WHAT IS REQUIRED:
Edit the text read from each of the records below so that every instance of "6 Agustus 2026" becomes "7 Agustus 2026", leaving everything else unchanged. Omit the pictures from your answer.

Dataset entries
_ _ _ _ _ _ _
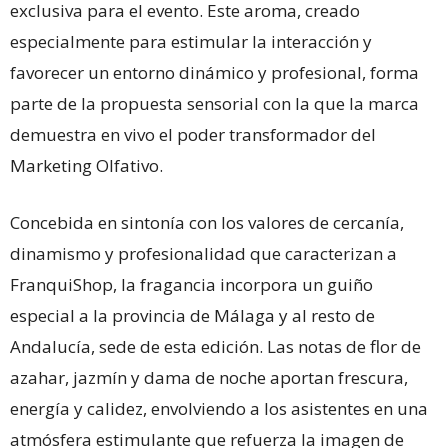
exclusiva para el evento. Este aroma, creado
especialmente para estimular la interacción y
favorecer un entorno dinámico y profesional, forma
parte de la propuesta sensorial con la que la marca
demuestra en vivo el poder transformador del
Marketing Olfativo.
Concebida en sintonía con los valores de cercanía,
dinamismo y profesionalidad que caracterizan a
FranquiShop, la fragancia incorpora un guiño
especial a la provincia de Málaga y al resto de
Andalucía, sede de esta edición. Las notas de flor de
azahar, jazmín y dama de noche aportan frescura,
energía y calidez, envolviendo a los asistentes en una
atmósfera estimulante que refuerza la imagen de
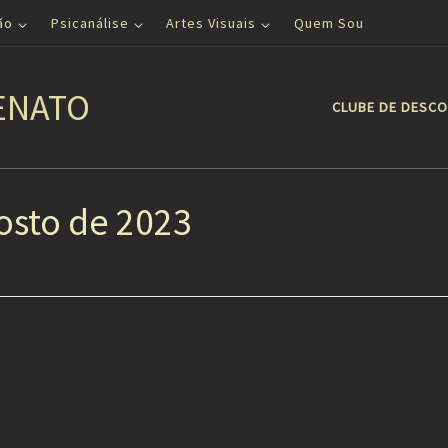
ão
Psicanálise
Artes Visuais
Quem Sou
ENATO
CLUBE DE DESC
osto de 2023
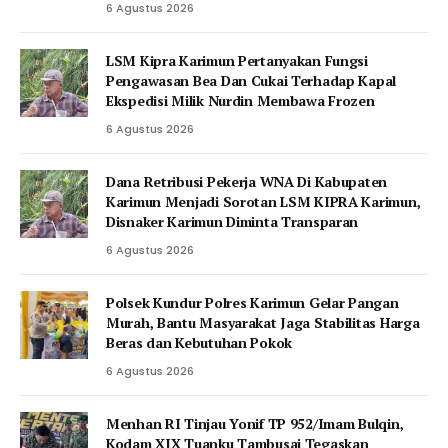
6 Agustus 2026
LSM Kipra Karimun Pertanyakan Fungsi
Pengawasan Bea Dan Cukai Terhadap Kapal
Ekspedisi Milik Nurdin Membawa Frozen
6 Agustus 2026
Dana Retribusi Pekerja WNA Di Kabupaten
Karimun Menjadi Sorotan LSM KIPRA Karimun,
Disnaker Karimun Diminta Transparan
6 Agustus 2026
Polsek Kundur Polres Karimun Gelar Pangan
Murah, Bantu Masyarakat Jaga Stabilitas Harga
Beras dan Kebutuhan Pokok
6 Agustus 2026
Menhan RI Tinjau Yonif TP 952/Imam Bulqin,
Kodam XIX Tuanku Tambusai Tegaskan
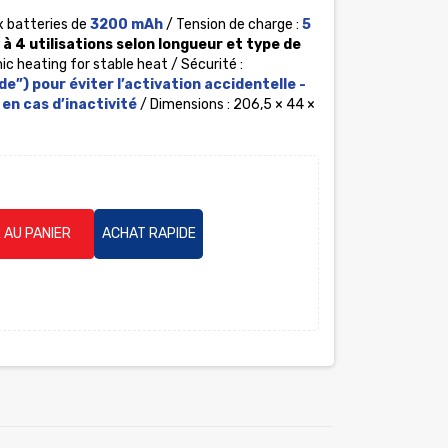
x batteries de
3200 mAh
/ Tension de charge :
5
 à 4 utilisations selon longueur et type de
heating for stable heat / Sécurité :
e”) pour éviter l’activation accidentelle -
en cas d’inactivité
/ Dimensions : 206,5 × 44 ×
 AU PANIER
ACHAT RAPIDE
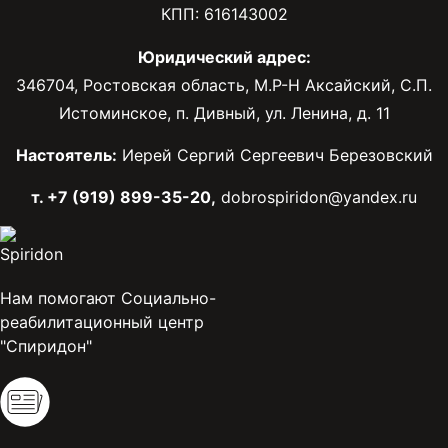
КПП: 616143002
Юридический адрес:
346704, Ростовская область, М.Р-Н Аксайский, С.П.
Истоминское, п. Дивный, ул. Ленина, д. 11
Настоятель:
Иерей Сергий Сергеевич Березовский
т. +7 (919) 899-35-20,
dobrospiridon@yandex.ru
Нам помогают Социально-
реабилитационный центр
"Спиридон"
_ _ _ _ _ _ _
YOUR SOLUTION:
exclusiva para el evento. Este aroma, creado
especialmente para estimular la interacción y
favorecer un entorno dinámico y profesional, forma
parte de la propuesta sensorial con la que la marca
demuestra en vivo el poder transformador del
Marketing Olfativo.
Concebida en sintonía con los valores de cercanía,
dinamismo y profesionalidad que caracterizan a
FranquiShop, la fragancia incorpora un guiño
especial a la provincia de Málaga y al resto de
Andalucía, sede de esta edición. Las notas de flor de
azahar, jazmín y dama de noche aportan frescura,
energía y calidez, envolviendo a los asistentes en una
atmósfera estimulante que refuerza la imagen de
ão
Psicanálise
Artes Visuais
Quem Sou
ENATO
CLUBE DE DESC
osto de 2023
7 Agustus 2026
LSM Kipra Karimun Pertanyakan Fungsi
Pengawasan Bea Dan Cukai Terhadap Kapal
Ekspedisi Milik Nurdin Membawa Frozen
7 Agustus 2026
Dana Retribusi Pekerja WNA Di Kabupaten
Karimun Menjadi Sorotan LSM KIPRA Karimun,
Disnaker Karimun Diminta Transparan
7 Agustus 2026
Polsek Kundur Polres Karimun Gelar Pangan
Murah, Bantu Masyarakat Jaga Stabilitas Harga
Beras dan Kebutuhan Pokok
7 Agustus 2026
Menhan RI Tinjau Yonif TP 952/Imam Bulqin,
Kodam XIX Tuanku Tambusai Tegaskan
x batteries de
3200 mAh
/ Tension de charge :
5
 à 4 utilisations selon longueur et type de
heating for stable heat / Sécurité :
e”) pour éviter l’activation accidentelle -
en cas d’inactivité
/ Dimensions : 206,5 × 44 ×
 AU PANIER
ACHAT RAPIDE
КПП: 616143002
Юридический адрес:
346704, Ростовская область, М.Р-Н Аксайский, С.П.
Истоминское, п. Дивный, ул. Ленина, д. 11
Настоятель:
Иерей Сергий Сергеевич Березовский
т. +7 (919) 899-35-20,
dobrospiridon@yandex.ru
Нам помогают Социально-
реабилитационный центр
"Спиридон"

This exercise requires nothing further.